Work instructions: Pictures do not belong in the copy; quote every entry below exactly.
Input material Start Marker
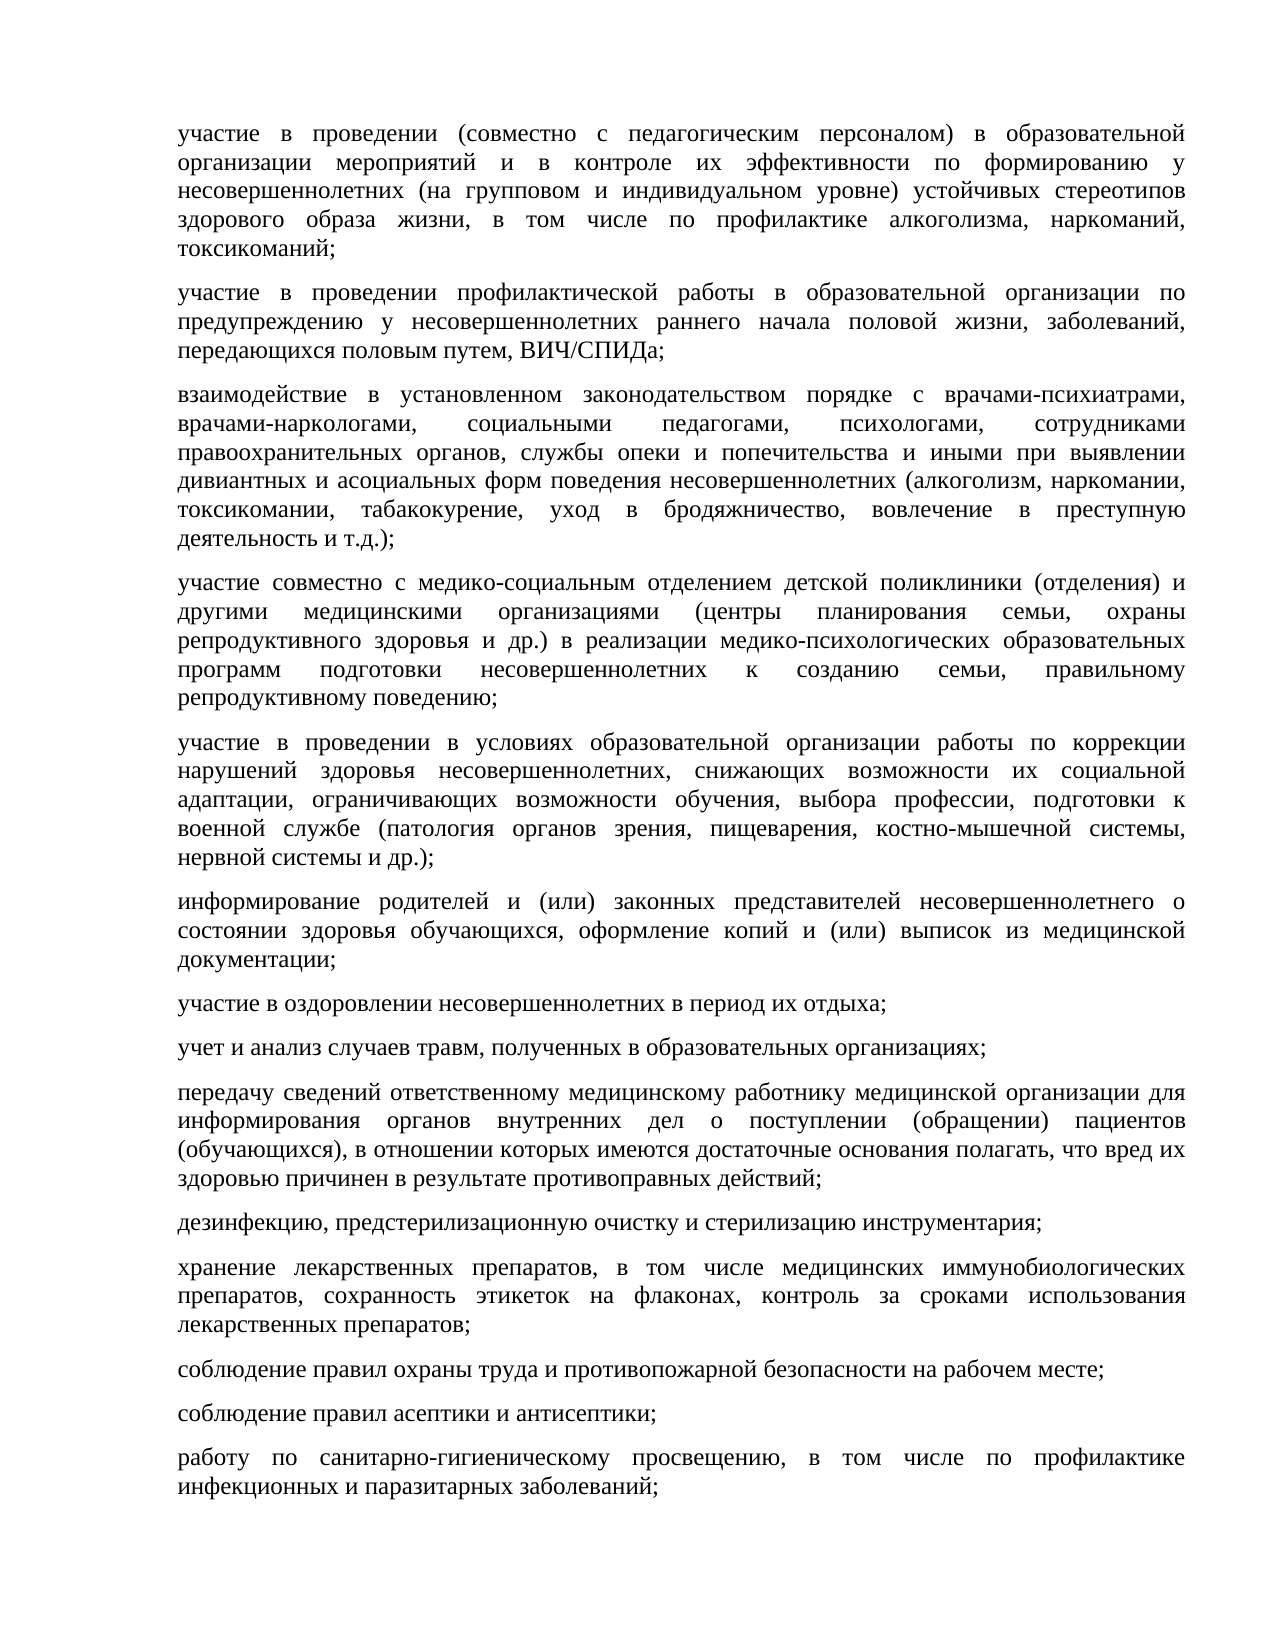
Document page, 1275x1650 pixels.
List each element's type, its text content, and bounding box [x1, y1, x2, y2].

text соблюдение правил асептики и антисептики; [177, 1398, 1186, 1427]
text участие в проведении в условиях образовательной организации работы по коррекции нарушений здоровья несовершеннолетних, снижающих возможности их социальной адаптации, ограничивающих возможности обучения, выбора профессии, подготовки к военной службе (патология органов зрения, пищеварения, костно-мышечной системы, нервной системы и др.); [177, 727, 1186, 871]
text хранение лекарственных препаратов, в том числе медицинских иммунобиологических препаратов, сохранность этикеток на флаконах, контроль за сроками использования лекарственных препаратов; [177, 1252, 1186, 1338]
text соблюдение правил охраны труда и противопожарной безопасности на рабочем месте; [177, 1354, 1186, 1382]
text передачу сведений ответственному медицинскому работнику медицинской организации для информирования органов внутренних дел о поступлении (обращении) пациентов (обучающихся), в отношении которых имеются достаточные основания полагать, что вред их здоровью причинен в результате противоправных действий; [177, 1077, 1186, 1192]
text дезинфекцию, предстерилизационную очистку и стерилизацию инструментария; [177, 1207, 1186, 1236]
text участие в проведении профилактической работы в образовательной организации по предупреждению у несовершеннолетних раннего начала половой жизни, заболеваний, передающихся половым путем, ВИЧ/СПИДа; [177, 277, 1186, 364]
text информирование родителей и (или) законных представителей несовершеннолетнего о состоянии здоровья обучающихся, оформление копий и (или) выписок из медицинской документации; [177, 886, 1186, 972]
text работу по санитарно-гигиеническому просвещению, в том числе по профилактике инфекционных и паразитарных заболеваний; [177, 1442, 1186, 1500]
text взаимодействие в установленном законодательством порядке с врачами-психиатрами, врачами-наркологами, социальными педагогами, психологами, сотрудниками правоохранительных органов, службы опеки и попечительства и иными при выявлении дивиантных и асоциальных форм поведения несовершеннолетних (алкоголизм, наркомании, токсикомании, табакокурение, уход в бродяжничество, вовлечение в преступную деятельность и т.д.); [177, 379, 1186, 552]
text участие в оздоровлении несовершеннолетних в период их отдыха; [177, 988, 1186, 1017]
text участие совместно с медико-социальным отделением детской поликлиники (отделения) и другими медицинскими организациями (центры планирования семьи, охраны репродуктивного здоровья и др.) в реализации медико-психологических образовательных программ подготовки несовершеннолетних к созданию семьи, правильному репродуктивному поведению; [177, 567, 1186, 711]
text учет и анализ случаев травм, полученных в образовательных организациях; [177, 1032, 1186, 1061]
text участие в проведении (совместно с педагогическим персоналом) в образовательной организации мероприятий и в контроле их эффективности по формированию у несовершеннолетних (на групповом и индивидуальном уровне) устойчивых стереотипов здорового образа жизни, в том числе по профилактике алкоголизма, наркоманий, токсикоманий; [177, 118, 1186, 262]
Input material End Marker
Written answer:
Document page, 1275x1650 pixels.
List each element's type, its text content, and bounding box [x1, y1, x2, y2].

text соблюдение правил асептики и антисептики; [177, 1398, 1186, 1427]
text участие в проведении в условиях образовательной организации работы по коррекции нарушений здоровья несовершеннолетних, снижающих возможности их социальной адаптации, ограничивающих возможности обучения, выбора профессии, подготовки к военной службе (патология органов зрения, пищеварения, костно-мышечной системы, нервной системы и др.); [177, 727, 1186, 871]
text хранение лекарственных препаратов, в том числе медицинских иммунобиологических препаратов, сохранность этикеток на флаконах, контроль за сроками использования лекарственных препаратов; [177, 1252, 1186, 1338]
text соблюдение правил охраны труда и противопожарной безопасности на рабочем месте; [177, 1354, 1186, 1382]
text передачу сведений ответственному медицинскому работнику медицинской организации для информирования органов внутренних дел о поступлении (обращении) пациентов (обучающихся), в отношении которых имеются достаточные основания полагать, что вред их здоровью причинен в результате противоправных действий; [177, 1077, 1186, 1192]
text дезинфекцию, предстерилизационную очистку и стерилизацию инструментария; [177, 1207, 1186, 1236]
text участие в проведении профилактической работы в образовательной организации по предупреждению у несовершеннолетних раннего начала половой жизни, заболеваний, передающихся половым путем, ВИЧ/СПИДа; [177, 277, 1186, 364]
text информирование родителей и (или) законных представителей несовершеннолетнего о состоянии здоровья обучающихся, оформление копий и (или) выписок из медицинской документации; [177, 886, 1186, 972]
text работу по санитарно-гигиеническому просвещению, в том числе по профилактике инфекционных и паразитарных заболеваний; [177, 1442, 1186, 1500]
text взаимодействие в установленном законодательством порядке с врачами-психиатрами, врачами-наркологами, социальными педагогами, психологами, сотрудниками правоохранительных органов, службы опеки и попечительства и иными при выявлении дивиантных и асоциальных форм поведения несовершеннолетних (алкоголизм, наркомании, токсикомании, табакокурение, уход в бродяжничество, вовлечение в преступную деятельность и т.д.); [177, 379, 1186, 552]
text участие в оздоровлении несовершеннолетних в период их отдыха; [177, 988, 1186, 1017]
text участие совместно с медико-социальным отделением детской поликлиники (отделения) и другими медицинскими организациями (центры планирования семьи, охраны репродуктивного здоровья и др.) в реализации медико-психологических образовательных программ подготовки несовершеннолетних к созданию семьи, правильному репродуктивному поведению; [177, 567, 1186, 711]
text учет и анализ случаев травм, полученных в образовательных организациях; [177, 1032, 1186, 1061]
text участие в проведении (совместно с педагогическим персоналом) в образовательной организации мероприятий и в контроле их эффективности по формированию у несовершеннолетних (на групповом и индивидуальном уровне) устойчивых стереотипов здорового образа жизни, в том числе по профилактике алкоголизма, наркоманий, токсикоманий; [177, 118, 1186, 262]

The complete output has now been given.